▶ WHAT THE TASK ASKS
Answer these questions from the excerpt on the CNN model below:
1. What learning rate was set for the model?
2. What dropout rate was applied?
3. What batch size was used?

The CNN model has been proven to be very effective in the field of image classification27,28,29. End-to-end CNN models provide precise prediction results without additional image feature extractions, which significantly improves the model's efficiency. In this study, multiple neural networks were used to classify the CT images of the patients. The model's learning rate was set to 0.0005, and the root mean square prop (RMSprop) optimizer was used. Meanwhile, we used binary cross entropy as the loss function of the mode; the formula is as follows:

$$H_{p} \left( q \right) = - \frac{1}{N}\sum\nolimits_{i = 1}^{N} {y_{i} \cdot \log \left( {p\left( {y_{i} } \right)} \right) + \left( {1 - y_{i} } \right) \cdot \log \left( {1 - p\left( {y_{i} } \right)} \right)}$$
(2)

in which yi represents the label for each image, \(\mathrm{p}({\mathrm{y}}_{\mathrm{i}})\) represents the probability of the image being positive and \(\mathrm{q}\) represents the real distribution. In addition, to prevent overfitting problems, we applied a dropout layer and set the dropout rate to 0.2 (randomly ignoring 20% of the neurons). Finally, a sigmoid layer was applied to the model before the output layer to normalize the outputs. The sigmoid function is defined as follows:

$$S\left({x}_{i}\right)=\frac{1}{1+{e}^{-{x}_{i}}}.$$
(3)

The batch size was set to 16 and achieved the best performance among other sizes. By training the neural network model, the probability statistics of patients' radiotherapy sensitivity were finally obtained (a probability of more than 0.5 is sensitive, and a probability of less than 0.5 is resistant). The detailed structure of the neural network models is illustrated in Fig. 2a.

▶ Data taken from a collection
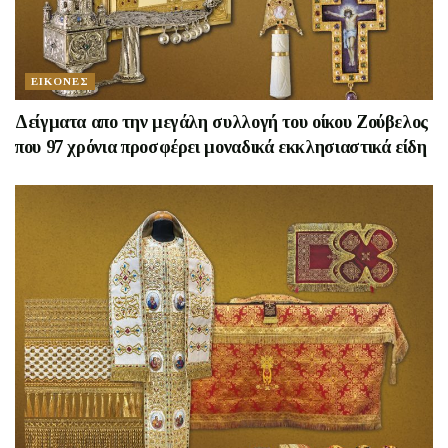
ΕΙΚΟΝΕΣ
Δείγματα απο την μεγάλη συλλογή του οίκου Ζούβελος
που 97 χρόνια προσφέρει μοναδικά εκκλησιαστικά είδη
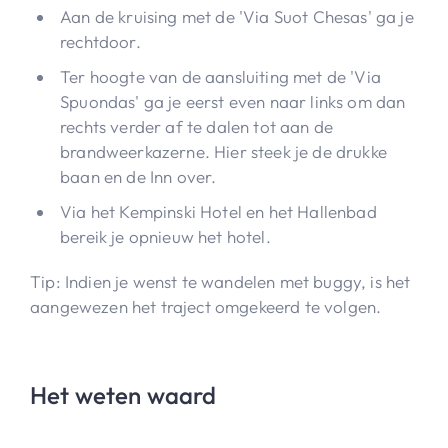
Aan de kruising met de 'Via Suot Chesas' ga je
rechtdoor.
Ter hoogte van de aansluiting met de 'Via
Spuondas' ga je eerst even naar links om dan
rechts verder af te dalen tot aan de
brandweerkazerne. Hier steek je de drukke
baan en de Inn over.
Via het Kempinski Hotel en het Hallenbad
bereik je opnieuw het hotel.
Tip: Indien je wenst te wandelen met buggy, is het
aangewezen het traject omgekeerd te volgen.
Het weten waard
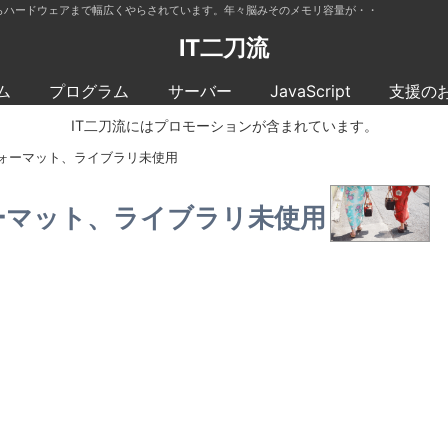
らハードウェアまで幅広くやらされています。年々脳みそのメモリ容量が・・
IT二刀流
ム
プログラム
サーバー
JavaScript
支援の
IT二刀流にはプロモーションが含まれています。
付をフォーマット、ライブラリ未使用
フォーマット、ライブラリ未使用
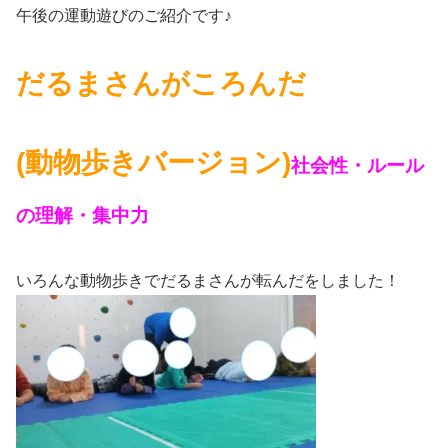
午後の運動遊びのご紹介です♪
だるまさんがころんだ
(動物歩きバージョン)
社会性・ルール
の理解・集中力
いろんな動物歩きでだるまさんが転んだをしました！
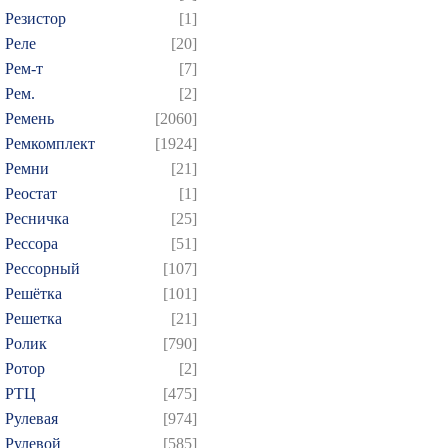
Резистор
[1]
Реле
[20]
Рем-т
[7]
Рем.
[2]
Ремень
[2060]
Ремкомплект
[1924]
Ремни
[21]
Реостат
[1]
Ресничка
[25]
Рессора
[51]
Рессорный
[107]
Решётка
[101]
Решетка
[21]
Ролик
[790]
Ротор
[2]
РТЦ
[475]
Рулевая
[974]
Рулевой
[585]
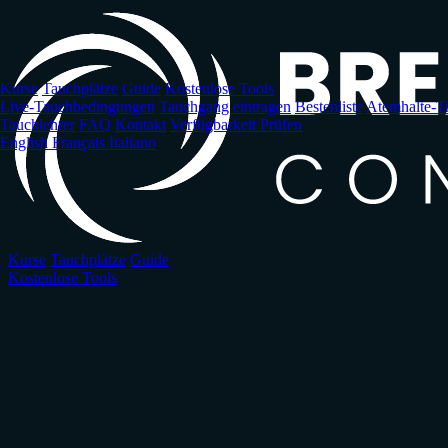
Zum
Hauptinhalt
springen
Kurse
Tauchplätze
Guide
Kostenlose Tools
Live-Tauchbedingungen
Tauchgang eintragen
Bestenliste
Atemhalte-Tr
Tauchlehrer
FAQ
Kontakt
Verfügbarkeit Prüfen
English
Français
Italiano
Kurse
Tauchplätze
Guide
Kostenlose Tools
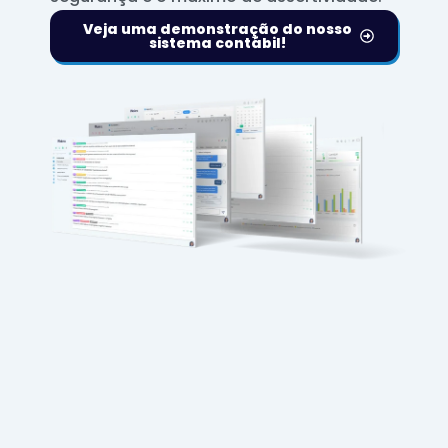
Veja uma demonstração do nosso
sistema contábil!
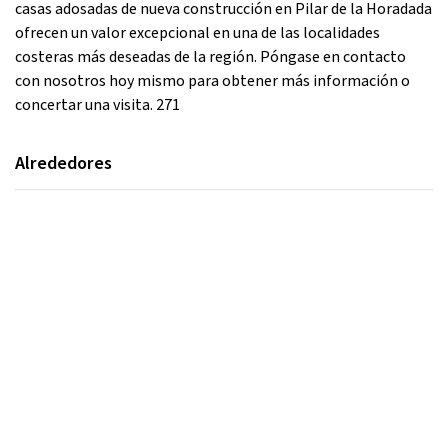
casas adosadas de nueva construcción en Pilar de la Horadada
ofrecen un valor excepcional en una de las localidades
costeras más deseadas de la región. Póngase en contacto
con nosotros hoy mismo para obtener más información o
concertar una visita. 271
Alrededores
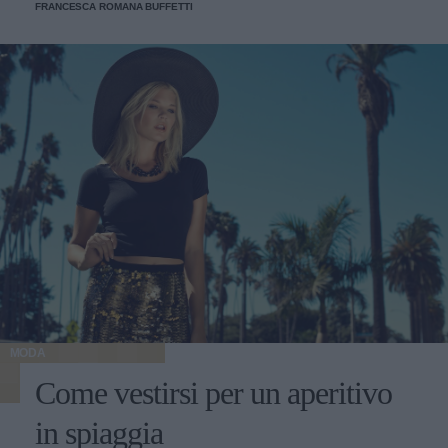
FRANCESCA ROMANA BUFFETTI
MODA
Come vestirsi per un aperitivo
in spiaggia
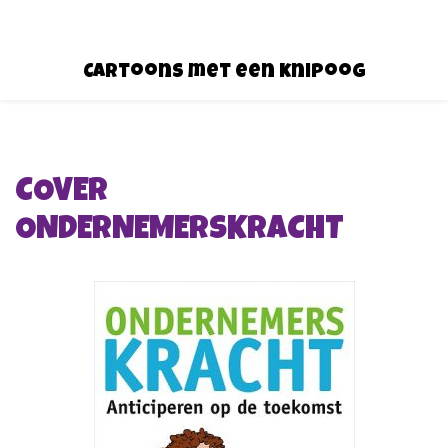
Cartoons met een knipoog
COVER
ONDERNEMERSKRACHT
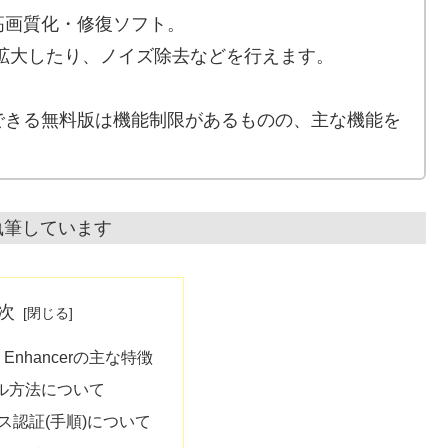
高画質化・修復ソフト。
に拡大したり、ノイズ除去などを行えます。
できる無料版は機能制限があるものの、主な機能を
執筆しています
次
deo Enhancerの主な特徴
ル方法について
ス認証(手順)について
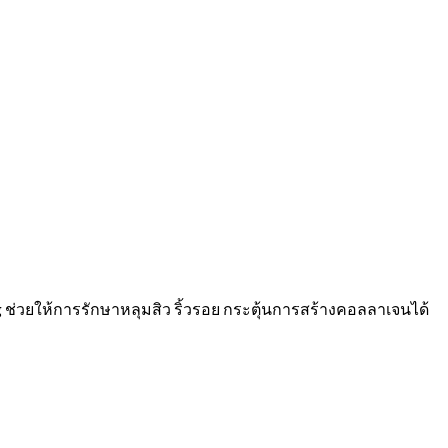
ng ช่วยให้การรักษาหลุมสิว ริ้วรอย กระตุ้นการสร้างคอลลาเจนได้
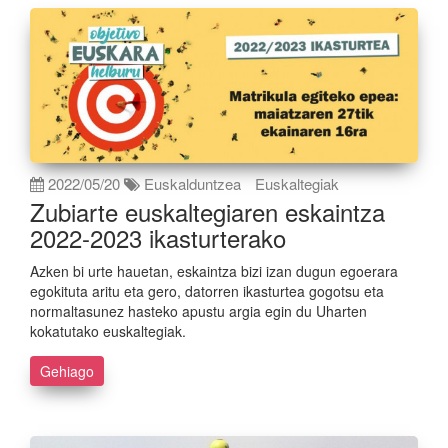
2022/05/20
Euskalduntzea
Euskaltegiak
Zubiarte euskaltegiaren eskaintza
2022-2023 ikasturterako
Azken bi urte hauetan, eskaintza bizi izan dugun egoerara
egokituta aritu eta gero, datorren ikasturtea gogotsu eta
normaltasunez hasteko apustu argia egin du Uharten
kokatutako euskaltegiak.
Gehiago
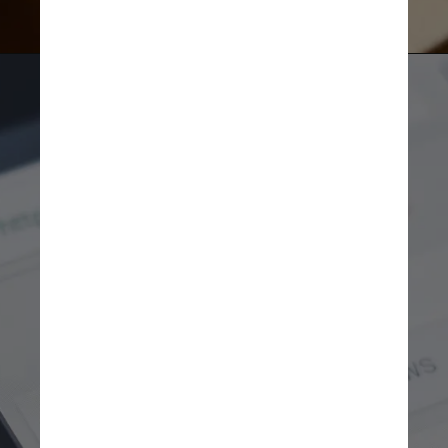
Unsplash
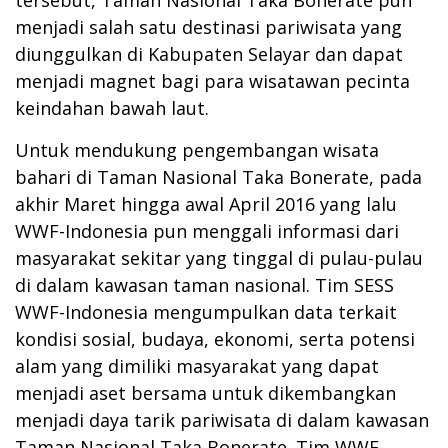
menjadi salah satu destinasi pariwisata yang
diunggulkan di Kabupaten Selayar dan dapat
menjadi magnet bagi para wisatawan pecinta
keindahan bawah laut.
Untuk mendukung pengembangan wisata
bahari di Taman Nasional Taka Bonerate, pada
akhir Maret hingga awal April 2016 yang lalu
WWF-Indonesia pun menggali informasi dari
masyarakat sekitar yang tinggal di pulau-pulau
di dalam kawasan taman nasional. Tim SESS
WWF-Indonesia mengumpulkan data terkait
kondisi sosial, budaya, ekonomi, serta potensi
alam yang dimiliki masyarakat yang dapat
menjadi aset bersama untuk dikembangkan
menjadi daya tarik pariwisata di dalam kawasan
Taman Nasional Taka Bonerate. Tim WWF-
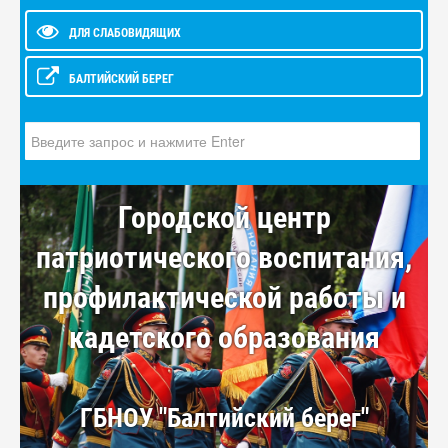
ДЛЯ СЛАБОВИДЯЩИХ
БАЛТИЙСКИЙ БЕРЕГ
Искать...
Городской центр
патриотического воспитания,
профилактической работы и
кадетского образования
ГБНОУ "Балтийский берег"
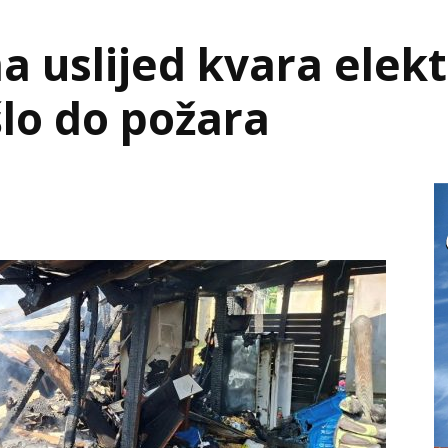
 uslijed kvara elekt
šlo do požara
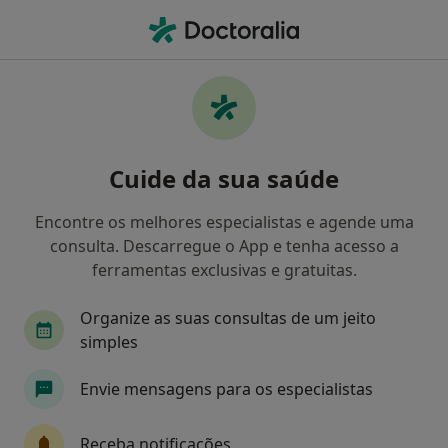
Men
Perturbações Do Comportamento • Ponta Delgada, Ilha de São Miguel
Filters
• 1
Mapa
Perturbações do comportamento, Ponta
Cuide da sua saúde
Delgada
Como classificamos os resultados
Encontre os melhores especialistas e agende uma
consulta. Descarregue o App e tenha acesso a
ferramentas exclusivas e gratuitas.
Qual é a especialização que procura?
Organize as suas consultas de um jeito
Psicólogo
Terapeuta alternativo
simples
Envie mensagens para os especialistas
Receba notificações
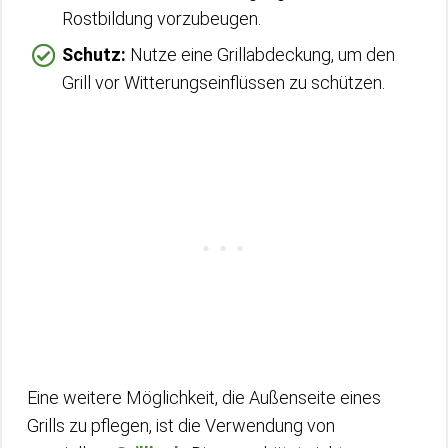
Rostbildung vorzubeugen.
Schutz:
Nutze eine Grillabdeckung, um den
Grill vor Witterungseinflüssen zu schützen.
Eine weitere Möglichkeit, die Außenseite eines
Grills zu pflegen, ist die Verwendung von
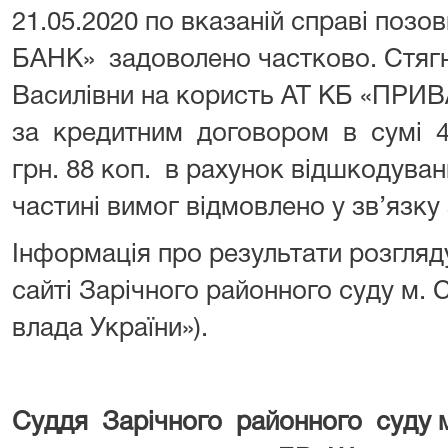
21.05.2020 по вказаній справі поз
БАНК» задоволено частково. Стяг
Василівни на користь АТ КБ «ПРИ
за кредитним договором в сумі 457
грн. 88 коп. в рахунок відшкодуван
частині вимог відмовлено у зв’язку 
Інформація про результати розгляд
сайті Зарічного районного суду м.
влада України»).
Суддя Зарічного районного суду 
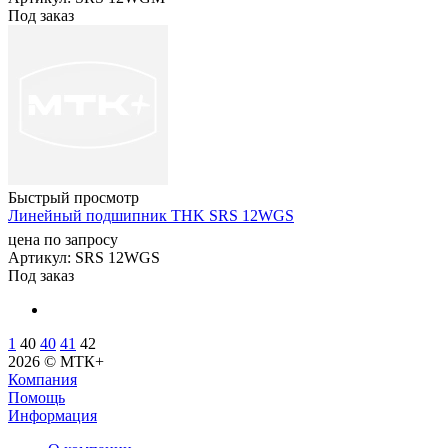
Под заказ
Быстрый просмотр
Линейный подшипник THK SRS 12WGS
цена по запросу
Артикул
: SRS 12WGS
Под заказ
1
40
40
41
42
2026 © МТК+
Компания
Помощь
Информация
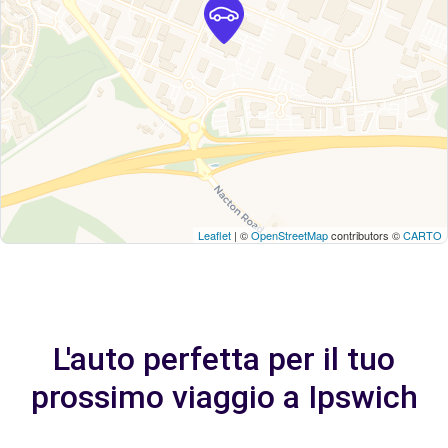
Leaflet
| ©
OpenStreetMap
contributors ©
CARTO
L'auto perfetta per il tuo
prossimo viaggio a Ipswich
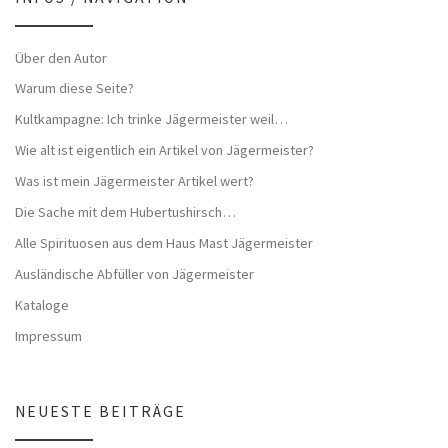
Über den Autor
Warum diese Seite?
Kultkampagne: Ich trinke Jägermeister weil…
Wie alt ist eigentlich ein Artikel von Jägermeister?
Was ist mein Jägermeister Artikel wert?
Die Sache mit dem Hubertushirsch…
Alle Spirituosen aus dem Haus Mast Jägermeister
Ausländische Abfüller von Jägermeister
Kataloge
Impressum
NEUESTE BEITRÄGE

▶ RESPONSE
1. 0.0005
2. 0.2
3. 16